Supplied passage
══════

Plaintiffs in Michigan Lawsuit Over Zuckerberg Funding of Elections Fighting State’s 3rd Attempt to Dismiss Case

Plaintiffs in Michigan Lawsuit Over Zuckerberg Funding of Elections Fighting State’s 3rd Attempt to Dismiss Case
Michigan Secretary of State Jocelyn Benson speaks in Detroit on Aug. 18, 2020. (Rebecca Cook/Reuters)
Matthew Vadum
2/17/2022
Updated:
2/17/2022

Michigan Secretary of State Jocelyn Benson, a Democrat who wants communities in her state to continue accepting private funding for election administration, is trying for the third time to have a lawsuit challenging the practice thrown out.

The legal controversy arose after Facebook founder Mark Zuckerberg and his wife gave $419.5 million to left-wing activist groups during the 2020 election cycle, purportedly to ease the strain on election systems during the COVID-19 pandemic. Of these “Zuck bucks,” as some call the money, $350 million went to the Safe Elections Project of the Center for Technology and Civic Life (CTCL), which in turn used the money for grants to sympathetic groups, according to the Thomas More Society’s Amistad Project.

══════

Input data
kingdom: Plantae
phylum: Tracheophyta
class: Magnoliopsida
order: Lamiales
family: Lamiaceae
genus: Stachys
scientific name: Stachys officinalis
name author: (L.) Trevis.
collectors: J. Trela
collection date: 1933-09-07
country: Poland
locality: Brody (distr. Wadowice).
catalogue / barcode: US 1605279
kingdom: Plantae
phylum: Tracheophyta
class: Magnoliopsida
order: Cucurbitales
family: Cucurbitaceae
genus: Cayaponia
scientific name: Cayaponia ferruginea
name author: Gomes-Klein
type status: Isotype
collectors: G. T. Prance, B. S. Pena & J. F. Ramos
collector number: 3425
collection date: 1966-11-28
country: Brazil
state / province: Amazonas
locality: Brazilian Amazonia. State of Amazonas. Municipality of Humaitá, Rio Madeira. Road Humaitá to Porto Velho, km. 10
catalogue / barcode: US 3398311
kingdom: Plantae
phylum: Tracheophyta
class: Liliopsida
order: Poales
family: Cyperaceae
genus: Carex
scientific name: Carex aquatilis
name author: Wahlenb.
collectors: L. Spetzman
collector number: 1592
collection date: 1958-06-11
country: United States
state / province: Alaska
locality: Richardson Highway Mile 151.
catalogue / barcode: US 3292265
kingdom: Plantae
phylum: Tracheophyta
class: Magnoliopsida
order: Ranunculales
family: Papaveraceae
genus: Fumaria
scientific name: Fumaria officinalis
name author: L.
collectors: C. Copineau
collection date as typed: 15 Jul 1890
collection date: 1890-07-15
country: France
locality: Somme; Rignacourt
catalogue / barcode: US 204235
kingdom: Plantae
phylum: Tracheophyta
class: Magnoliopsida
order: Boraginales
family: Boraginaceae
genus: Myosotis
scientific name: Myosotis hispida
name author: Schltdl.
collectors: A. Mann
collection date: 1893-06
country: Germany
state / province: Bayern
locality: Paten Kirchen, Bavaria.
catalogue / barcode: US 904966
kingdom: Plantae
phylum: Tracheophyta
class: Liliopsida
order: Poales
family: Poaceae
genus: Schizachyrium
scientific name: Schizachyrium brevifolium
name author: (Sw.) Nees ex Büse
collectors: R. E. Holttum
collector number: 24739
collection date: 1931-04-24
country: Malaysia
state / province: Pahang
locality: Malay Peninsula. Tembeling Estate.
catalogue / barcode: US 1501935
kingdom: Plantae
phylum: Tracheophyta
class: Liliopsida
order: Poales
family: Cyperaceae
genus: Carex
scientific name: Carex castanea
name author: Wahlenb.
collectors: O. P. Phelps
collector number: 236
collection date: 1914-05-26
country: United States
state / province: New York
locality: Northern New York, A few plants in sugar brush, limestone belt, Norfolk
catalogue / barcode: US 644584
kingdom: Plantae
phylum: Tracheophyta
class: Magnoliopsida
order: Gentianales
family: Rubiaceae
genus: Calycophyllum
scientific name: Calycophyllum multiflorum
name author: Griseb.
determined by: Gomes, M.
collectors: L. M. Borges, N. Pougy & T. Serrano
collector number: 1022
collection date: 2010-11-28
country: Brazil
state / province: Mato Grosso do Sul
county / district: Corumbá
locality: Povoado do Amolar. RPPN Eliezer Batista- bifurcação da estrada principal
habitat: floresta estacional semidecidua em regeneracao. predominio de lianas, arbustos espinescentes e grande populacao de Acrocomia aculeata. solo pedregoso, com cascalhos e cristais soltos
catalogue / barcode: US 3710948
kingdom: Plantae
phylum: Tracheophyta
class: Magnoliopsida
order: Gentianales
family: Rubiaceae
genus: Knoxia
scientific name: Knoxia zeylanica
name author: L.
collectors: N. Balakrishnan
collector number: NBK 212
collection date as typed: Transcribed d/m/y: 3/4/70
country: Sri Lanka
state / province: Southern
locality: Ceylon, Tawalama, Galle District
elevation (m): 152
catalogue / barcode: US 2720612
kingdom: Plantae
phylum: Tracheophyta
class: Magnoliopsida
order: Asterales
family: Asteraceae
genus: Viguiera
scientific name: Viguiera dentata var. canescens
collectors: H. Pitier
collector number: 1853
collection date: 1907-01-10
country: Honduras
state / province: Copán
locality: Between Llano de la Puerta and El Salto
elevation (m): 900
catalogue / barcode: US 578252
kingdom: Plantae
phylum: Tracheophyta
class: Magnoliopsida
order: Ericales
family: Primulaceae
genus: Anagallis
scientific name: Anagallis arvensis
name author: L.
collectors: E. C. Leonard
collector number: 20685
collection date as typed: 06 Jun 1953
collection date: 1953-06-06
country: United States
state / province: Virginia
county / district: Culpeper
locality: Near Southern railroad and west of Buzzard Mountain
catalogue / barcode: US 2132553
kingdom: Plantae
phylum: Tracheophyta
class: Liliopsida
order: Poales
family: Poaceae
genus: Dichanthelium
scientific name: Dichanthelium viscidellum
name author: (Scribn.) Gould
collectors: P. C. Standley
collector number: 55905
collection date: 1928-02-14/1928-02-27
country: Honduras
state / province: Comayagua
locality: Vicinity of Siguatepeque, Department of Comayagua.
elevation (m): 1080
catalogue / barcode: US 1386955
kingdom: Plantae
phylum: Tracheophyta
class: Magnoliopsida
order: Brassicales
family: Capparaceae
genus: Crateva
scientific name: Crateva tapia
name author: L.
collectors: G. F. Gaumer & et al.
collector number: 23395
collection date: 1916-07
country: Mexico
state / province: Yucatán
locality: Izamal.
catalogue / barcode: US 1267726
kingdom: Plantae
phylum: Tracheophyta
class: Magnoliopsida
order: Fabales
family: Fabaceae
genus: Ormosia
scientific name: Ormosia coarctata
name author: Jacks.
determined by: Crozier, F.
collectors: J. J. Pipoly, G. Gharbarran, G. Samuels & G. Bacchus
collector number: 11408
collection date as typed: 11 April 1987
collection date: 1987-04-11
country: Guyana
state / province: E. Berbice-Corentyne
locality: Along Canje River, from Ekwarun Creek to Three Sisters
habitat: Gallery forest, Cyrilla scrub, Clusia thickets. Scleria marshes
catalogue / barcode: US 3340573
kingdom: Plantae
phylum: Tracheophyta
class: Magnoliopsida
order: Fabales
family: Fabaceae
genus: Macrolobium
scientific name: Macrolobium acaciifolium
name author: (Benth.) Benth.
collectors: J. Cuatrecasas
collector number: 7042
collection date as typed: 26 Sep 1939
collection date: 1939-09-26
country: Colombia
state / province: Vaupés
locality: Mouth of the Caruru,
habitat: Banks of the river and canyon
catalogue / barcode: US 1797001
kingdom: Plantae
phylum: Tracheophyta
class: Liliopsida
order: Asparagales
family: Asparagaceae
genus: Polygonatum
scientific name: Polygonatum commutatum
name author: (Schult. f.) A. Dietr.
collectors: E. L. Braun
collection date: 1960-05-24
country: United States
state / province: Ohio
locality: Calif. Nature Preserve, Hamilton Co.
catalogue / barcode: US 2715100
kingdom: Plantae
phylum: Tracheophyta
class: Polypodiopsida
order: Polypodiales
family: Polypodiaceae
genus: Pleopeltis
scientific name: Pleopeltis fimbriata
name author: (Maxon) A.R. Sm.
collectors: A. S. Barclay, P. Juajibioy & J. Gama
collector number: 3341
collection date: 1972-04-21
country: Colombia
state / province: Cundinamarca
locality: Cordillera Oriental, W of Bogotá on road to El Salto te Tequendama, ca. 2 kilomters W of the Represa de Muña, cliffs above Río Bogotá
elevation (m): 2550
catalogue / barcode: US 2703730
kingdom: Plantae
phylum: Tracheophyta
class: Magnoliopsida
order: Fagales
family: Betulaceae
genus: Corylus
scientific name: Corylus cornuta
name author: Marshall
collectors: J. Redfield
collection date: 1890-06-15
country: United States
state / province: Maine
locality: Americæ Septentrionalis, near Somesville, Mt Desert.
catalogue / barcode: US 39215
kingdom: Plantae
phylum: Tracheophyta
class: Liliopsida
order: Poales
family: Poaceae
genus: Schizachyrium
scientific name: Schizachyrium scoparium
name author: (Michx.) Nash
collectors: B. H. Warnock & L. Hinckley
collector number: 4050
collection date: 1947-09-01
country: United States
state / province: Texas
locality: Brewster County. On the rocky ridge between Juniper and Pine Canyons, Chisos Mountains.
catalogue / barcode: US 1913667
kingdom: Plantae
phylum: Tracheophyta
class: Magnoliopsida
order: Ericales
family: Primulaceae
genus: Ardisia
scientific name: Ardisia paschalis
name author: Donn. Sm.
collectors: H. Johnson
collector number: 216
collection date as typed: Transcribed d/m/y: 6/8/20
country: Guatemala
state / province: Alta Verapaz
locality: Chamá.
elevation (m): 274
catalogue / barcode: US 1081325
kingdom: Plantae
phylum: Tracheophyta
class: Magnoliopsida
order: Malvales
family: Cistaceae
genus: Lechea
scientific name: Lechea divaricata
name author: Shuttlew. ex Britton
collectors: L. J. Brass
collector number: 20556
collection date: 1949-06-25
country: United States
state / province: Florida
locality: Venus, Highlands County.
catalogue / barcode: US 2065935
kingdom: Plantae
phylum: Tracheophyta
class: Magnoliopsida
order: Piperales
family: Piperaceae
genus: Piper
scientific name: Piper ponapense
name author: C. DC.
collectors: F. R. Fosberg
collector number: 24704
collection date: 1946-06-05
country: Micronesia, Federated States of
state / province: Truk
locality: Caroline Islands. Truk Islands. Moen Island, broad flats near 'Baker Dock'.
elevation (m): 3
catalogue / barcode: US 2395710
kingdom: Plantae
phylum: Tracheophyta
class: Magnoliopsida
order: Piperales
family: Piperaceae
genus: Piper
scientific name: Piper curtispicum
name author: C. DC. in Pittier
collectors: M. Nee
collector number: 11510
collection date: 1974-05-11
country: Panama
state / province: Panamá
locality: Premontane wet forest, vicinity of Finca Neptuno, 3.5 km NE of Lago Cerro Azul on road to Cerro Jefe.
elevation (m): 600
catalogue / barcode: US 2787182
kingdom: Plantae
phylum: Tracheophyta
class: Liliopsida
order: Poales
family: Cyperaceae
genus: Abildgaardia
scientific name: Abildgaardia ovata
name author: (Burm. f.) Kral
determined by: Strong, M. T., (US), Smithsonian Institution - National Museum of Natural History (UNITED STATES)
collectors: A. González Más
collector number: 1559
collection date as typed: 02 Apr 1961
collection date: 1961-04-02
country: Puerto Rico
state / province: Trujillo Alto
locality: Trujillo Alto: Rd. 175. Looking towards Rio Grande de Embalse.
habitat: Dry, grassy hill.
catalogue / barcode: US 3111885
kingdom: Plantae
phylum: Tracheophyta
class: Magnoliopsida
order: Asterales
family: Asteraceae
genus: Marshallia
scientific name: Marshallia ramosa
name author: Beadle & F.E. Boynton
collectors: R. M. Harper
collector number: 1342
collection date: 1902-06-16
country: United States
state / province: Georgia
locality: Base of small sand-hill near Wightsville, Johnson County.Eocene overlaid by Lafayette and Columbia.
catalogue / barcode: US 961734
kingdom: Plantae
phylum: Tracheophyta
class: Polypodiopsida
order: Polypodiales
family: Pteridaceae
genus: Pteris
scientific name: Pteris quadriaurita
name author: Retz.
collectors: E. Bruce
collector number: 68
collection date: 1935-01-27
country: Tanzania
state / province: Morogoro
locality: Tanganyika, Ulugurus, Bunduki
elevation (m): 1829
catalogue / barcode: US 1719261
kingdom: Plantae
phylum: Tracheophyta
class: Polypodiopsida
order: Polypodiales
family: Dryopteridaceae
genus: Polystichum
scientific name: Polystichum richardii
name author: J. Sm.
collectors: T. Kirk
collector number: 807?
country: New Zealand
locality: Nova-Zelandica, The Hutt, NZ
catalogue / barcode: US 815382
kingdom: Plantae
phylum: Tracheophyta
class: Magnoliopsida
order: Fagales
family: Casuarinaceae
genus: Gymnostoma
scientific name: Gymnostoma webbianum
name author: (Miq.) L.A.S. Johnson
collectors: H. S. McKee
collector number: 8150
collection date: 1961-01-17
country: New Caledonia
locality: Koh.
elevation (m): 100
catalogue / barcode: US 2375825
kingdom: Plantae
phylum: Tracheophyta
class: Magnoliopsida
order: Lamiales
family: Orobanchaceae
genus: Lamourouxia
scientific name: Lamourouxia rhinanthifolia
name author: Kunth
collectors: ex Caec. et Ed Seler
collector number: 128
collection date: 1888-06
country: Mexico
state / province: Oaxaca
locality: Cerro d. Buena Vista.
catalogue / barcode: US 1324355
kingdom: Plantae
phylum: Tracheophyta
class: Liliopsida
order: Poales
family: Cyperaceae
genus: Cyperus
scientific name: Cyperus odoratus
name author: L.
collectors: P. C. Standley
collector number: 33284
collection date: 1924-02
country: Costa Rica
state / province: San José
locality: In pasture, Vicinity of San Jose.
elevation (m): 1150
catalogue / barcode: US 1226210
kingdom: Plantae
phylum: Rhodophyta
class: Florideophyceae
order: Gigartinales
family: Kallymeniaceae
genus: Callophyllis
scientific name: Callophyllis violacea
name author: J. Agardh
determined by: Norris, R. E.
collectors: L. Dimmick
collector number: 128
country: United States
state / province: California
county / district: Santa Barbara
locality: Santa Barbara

══════

Work instructions
Copy from the Michigan election-funding lawsuit article the passage that begins with the words containing "The legal controversy" and ends with "Society’s Amistad Project.", keeping its wording unchanged.

Written response
The legal controversy arose after Facebook founder Mark Zuckerberg and his wife gave $419.5 million to left-wing activist groups during the 2020 election cycle, purportedly to ease the strain on election systems during the COVID-19 pandemic. Of these “Zuck bucks,” as some call the money, $350 million went to the Safe Elections Project of the Center for Technology and Civic Life (CTCL), which in turn used the money for grants to sympathetic groups, according to the Thomas More Society’s Amistad Project.